Johnson points out that the bill won't allow just any employer to require a prescription for contraceptives, but only those that have religious beliefs against paying for them. And he said the incentive for an employer to fake religious beliefs to get out of contraceptive coverage for economic reasons seems "extremely unlikely."
"The fact is employers were covering it anyway," he said. "I don't think employers are going to take unnecessary grief [to remove coverage] unless they have these beliefs."
Johnson said the number of private employers who are seeking this exemption "is actually a pretty small universe."
"But it's very important to them," he said. "That's not to say we are not concerned about women's health or all people. This is about religious liberties and protecting those rights."

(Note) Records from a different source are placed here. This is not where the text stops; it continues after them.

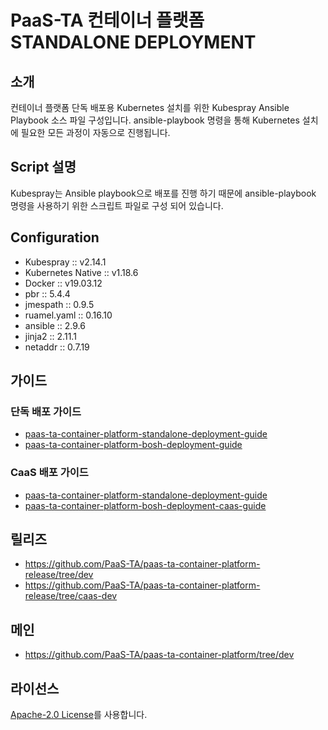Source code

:# PaaS-TA 컨테이너 플랫폼 STANDALONE DEPLOYMENT 
## 소개

컨테이너 플랫폼 단독 배포용 Kubernetes 설치를 위한 Kubespray Ansible Playbook 소스 파일 구성입니다. ansible-playbook 명령을 통해 Kubernetes 설치에 필요한 모든 과정이 자동으로 진행됩니다.

## Script 설명
Kubespray는 Ansible playbook으로 배포를 진행 하기 때문에 ansible-playbook 명령을 사용하기 위한 스크립트 파일로 구성 되어 있습니다.

## Configuration
- Kubespray :: v2.14.1
- Kubernetes Native :: v1.18.6
- Docker :: v19.03.12
- pbr :: 5.4.4
- jmespath :: 0.9.5
- ruamel.yaml :: 0.16.10
- ansible :: 2.9.6
- jinja2 :: 2.11.1
- netaddr :: 0.7.19

## 가이드	
### 단독 배포 가이드 	
- [paas-ta-container-platform-standalone-deployment-guide](https://github.com/PaaS-TA/paas-ta-container-platform/blob/dev/install-guide/standalone/paas-ta-container-platform-standalone-deployment-guide-v1.0.md)	
- [paas-ta-container-platform-bosh-deployment-guide](https://github.com/PaaS-TA/paas-ta-container-platform/blob/dev/install-guide/bosh/paas-ta-container-platform-bosh-deployment-guide-v1.0.md)

### CaaS 배포 가이드
- [paas-ta-container-platform-standalone-deployment-guide](https://github.com/PaaS-TA/paas-ta-container-platform/blob/dev/install-guide/standalone/paas-ta-container-platform-standalone-deployment-guide-v1.0.md)	
- [paas-ta-container-platform-bosh-deployment-caas-guide](https://github.com/PaaS-TA/paas-ta-container-platform/blob/dev/install-guide/bosh/paas-ta-container-platform-bosh-deployment-caas-guide-v1.0.md)	

## 릴리즈
- https://github.com/PaaS-TA/paas-ta-container-platform-release/tree/dev
- https://github.com/PaaS-TA/paas-ta-container-platform-release/tree/caas-dev

## 메인
- https://github.com/PaaS-TA/paas-ta-container-platform/tree/dev

## 라이선스
[Apache-2.0 License](http://www.apache.org/licenses/LICENSE-2.0)를 사용합니다.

McNerney said he was in favor of allowing the free market determine what should be included in insurance plans.
"If that's not included in the compensation package of the company you work for, and it's that important to you, you could always look for a job in another place," he said.
Joan Williams, law professor and director of the Center for Work Life Law at the University of California, Hastings, said similar bills have been introduced across the country, which she called "troubling" from a constitutional viewpoint.
"I understand it can be troubling for someone who doesn't believe in contraception to have to cover contraception as part of health coverage," she said. "But number one, women have a constitutional right to control their reproductive lives and to say to any women, 'You have no constitutional right if you're employed [by a religious employer],' leaves no constitutional right."
The Center for Arizona Policy, which represents several evangelical churches in Arizona, does not take a position on contraception but says it supports the bill because it supports "religious liberties."
Sheasby said that sentiment is in line "across the board" with those of many churches and pastors who also do not take a position on the use of contraceptives.